● **Source text**:
◆ ◆ ◆

It’s indeed remarkable how many paragons of grit have told me, with pride and awe, that their parents are their most admired and influential role models. And it’s just as telling that so many paragons have, in one way or another, developed very similar interests to those of their parents. Clearly, these exemplars of grit grew up not just imitating their parents but also emulating them.


Grit parents

This logic leads to the speculative conclusion that not all children with psychologically wise parents will grow up to be gritty, because not all psychologically wise parents model grittiness. Though they may be both supportive and demanding, upper-right- quadrant moms and dads may or may not show passion and perseverance for long-term goals.

If you want to bring forth grit in your child, first ask how much passion and perseverance you have for your own life goals. Then ask yourself how likely it is that your approach to parenting encourages your child to emulate you. If the answer to the first question is “a great deal,” and your answer to the second is “very likely,” you’re already parenting for grit.



School’s hard, but for many kids it’s not intrinsically interesting. Texting your friends is interesting, but it’s not hard. But ballet? Ballet can be both. In-the-moment experience is one thing, but what about long-term benefits? Do extracurriculars pay off in any measurable way?

There are countless research studies showing that kids who are more involved in extracurriculars fare better on just about every conceivable metric —they earn better grades, have higher self-esteem, are less likely to get in trouble and so forth.

◆ ◆ ◆

● **Data for review**:
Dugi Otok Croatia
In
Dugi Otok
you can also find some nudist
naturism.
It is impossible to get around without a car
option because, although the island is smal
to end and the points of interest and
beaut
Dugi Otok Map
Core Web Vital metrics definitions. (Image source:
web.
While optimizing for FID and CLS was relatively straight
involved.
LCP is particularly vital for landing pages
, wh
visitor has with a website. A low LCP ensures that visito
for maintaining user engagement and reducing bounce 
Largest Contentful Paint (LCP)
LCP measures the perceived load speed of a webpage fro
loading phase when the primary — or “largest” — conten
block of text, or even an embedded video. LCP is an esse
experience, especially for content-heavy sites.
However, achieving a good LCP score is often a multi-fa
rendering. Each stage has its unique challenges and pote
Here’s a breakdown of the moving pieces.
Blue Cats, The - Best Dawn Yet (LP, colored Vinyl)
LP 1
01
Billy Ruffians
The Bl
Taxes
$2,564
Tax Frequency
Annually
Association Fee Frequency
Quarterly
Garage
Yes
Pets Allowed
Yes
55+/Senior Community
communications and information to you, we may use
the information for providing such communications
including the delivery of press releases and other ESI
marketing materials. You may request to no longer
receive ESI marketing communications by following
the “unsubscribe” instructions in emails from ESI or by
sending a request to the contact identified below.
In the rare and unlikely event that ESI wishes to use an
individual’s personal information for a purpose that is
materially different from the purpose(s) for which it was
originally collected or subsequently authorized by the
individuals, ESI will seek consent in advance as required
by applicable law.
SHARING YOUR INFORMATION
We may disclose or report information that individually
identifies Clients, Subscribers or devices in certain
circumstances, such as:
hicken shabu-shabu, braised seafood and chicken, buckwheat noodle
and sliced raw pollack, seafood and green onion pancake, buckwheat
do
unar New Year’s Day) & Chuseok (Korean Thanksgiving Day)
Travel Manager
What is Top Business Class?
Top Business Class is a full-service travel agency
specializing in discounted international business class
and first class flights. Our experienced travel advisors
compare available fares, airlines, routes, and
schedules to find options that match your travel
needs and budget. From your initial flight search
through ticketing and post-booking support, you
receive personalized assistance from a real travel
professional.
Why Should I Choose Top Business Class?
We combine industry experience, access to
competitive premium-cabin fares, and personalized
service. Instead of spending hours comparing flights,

◆ ◆ ◆

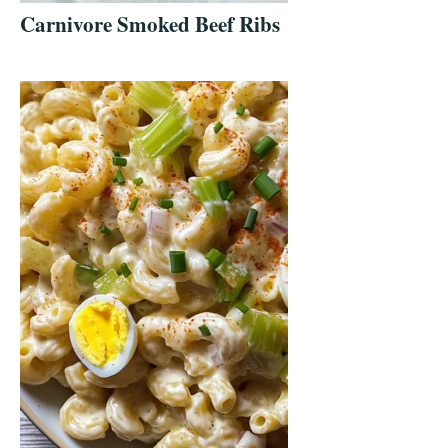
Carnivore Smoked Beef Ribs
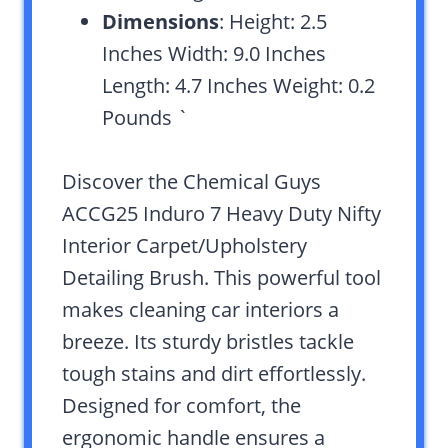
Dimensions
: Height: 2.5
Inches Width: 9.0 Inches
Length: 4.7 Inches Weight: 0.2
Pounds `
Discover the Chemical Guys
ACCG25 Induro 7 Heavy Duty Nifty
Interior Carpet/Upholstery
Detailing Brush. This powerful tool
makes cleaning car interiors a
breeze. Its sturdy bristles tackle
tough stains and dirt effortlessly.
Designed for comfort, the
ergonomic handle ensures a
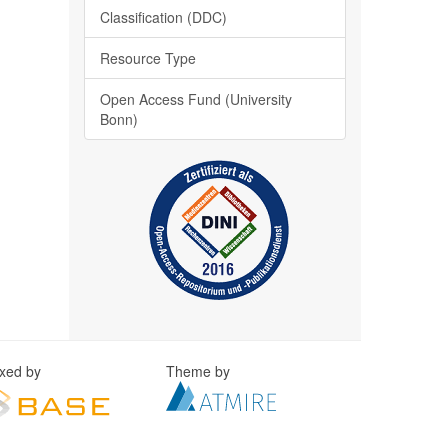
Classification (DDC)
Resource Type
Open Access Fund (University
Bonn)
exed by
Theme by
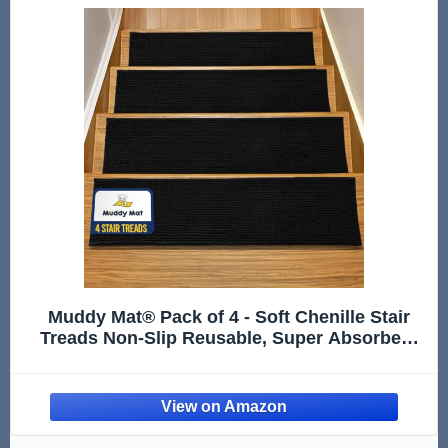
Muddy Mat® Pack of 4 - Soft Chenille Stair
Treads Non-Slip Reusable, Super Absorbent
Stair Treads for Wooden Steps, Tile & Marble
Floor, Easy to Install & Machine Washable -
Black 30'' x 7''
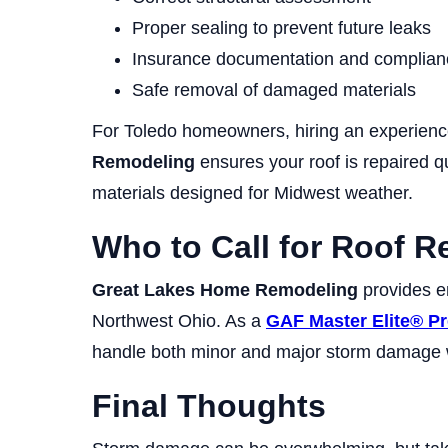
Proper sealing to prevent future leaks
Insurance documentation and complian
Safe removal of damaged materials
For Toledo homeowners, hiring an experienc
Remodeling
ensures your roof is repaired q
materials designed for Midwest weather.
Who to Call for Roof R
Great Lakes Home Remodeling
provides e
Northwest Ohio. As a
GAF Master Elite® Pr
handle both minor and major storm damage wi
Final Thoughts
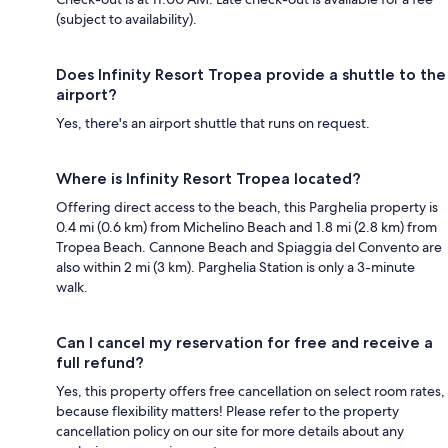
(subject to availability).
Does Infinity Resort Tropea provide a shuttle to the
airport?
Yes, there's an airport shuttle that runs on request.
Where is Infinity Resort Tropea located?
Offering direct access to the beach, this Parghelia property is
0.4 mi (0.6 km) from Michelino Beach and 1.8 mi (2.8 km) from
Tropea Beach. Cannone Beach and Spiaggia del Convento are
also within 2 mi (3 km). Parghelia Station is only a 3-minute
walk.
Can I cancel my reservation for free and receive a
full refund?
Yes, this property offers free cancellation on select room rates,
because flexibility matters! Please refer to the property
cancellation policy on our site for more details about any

◆ ◆ ◆

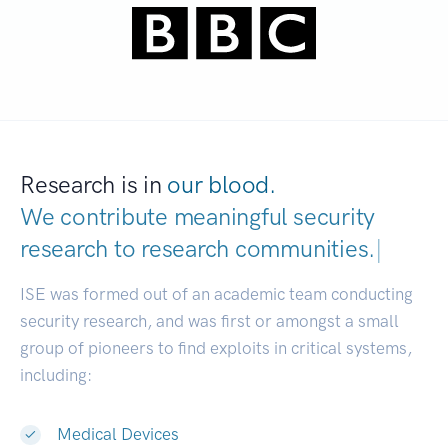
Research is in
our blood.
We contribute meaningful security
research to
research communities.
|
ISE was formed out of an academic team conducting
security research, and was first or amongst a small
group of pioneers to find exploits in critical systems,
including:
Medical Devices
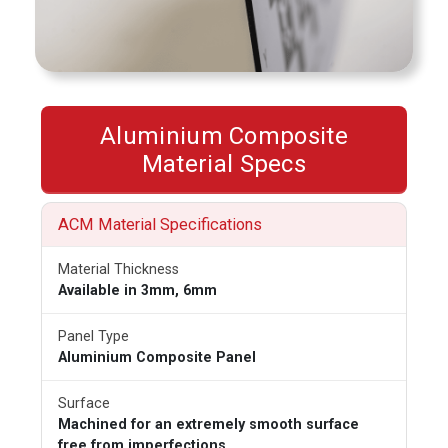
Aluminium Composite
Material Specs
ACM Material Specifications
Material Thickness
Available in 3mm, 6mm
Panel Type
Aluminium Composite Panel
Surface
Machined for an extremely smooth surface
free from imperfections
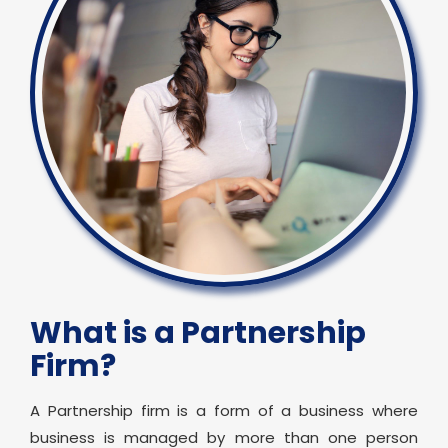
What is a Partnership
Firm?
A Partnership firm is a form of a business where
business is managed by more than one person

◆ ◆ ◆

● **What this exercise asks**:
1. Answer these questions about the passage on grit and parenting.
(a) What two questions does the passage tell a parent to ask before trying to bring forth grit in a child?
(b) What does the passage say about texting your friends?
(c) What three ways does the passage list in which kids more involved in extracurriculars fare better?
2. Carry on the passage on grit and parenting from the point where it stops.

● **Written answers**:
1.
(a) First, how much passion and perseverance the parent has for their own life goals. Second, how likely it is that the parent's approach to parenting encourages the child to emulate them.
(b) It is interesting, but it is not hard.
(c) They earn better grades, have higher self-esteem, and are less likely to get in trouble.

2.
But what about grit? What about accomplishing something that takes years, as opposed to months, of work? If grit is about sticking with a goal for the long-term, and if extracurricular activities are a way of practicing grit, it stands to reason that they’re especially beneficial when we do them for more than a year.


The hard thing rule

  1. Everyone has to do a hard thing, including Mum and Dad – something that requires daily deliberate practice.
  2. You can quit, but you can’t quit till the season is over or some other natural ending has occurred.
  3. YOU get to pick your hard thing. Not your parents, or elder siblings, or friends.
  4. When you reach high school, you must commit for 2 years.


For parents who would like to encourage grit without obliterating their children’s capacity to choose their own path, I recommend the Hard Thing Rule.



Whether we realize it or not, the culture in which we live, and with which we identify, powerfully shapes just about every aspect of our being. At its core, a culture is defined by the shared norms and values of a group of people.

The bottom line on culture and grit is: If you want to be grittier, find a gritty culture and join it. If you’re a leader, and you want the people in your organization to be grittier, create a gritty culture.



In the long run, culture has the power to shape our identity. Over time and under the right circumstances, the norms and values of the group to which we belong become our own. We internalize them. We carry them with us. The way we do things around here and why eventually becomes The way I do things and why.



If you create a vision for yourself and stick with it, you can make amazing things happen in your life. Once you have done the work to create the clear vision, it is the discipline and effort to maintain that vision that can make it all come true. The two go hand in hand. The moment you’ve created that vision, you’re on your way, but it’s the diligence with which you stick to that vision that allows you to get there.



What we accomplish in the marathon of life depends tremendously on our grit—our passion and perseverance for long-term goals. An obsession with talent distracts us from that simple truth.

On your own, you can cultivate your own grit from the inside out. You can cultivate interests, develop and habit of daily practice and work on a purpose beyond yourself.

You can also grow your grit “from the outside in.” Parents, coaches, teachers, bosses, mentors, friends—developing your personal grit depends critically on other people.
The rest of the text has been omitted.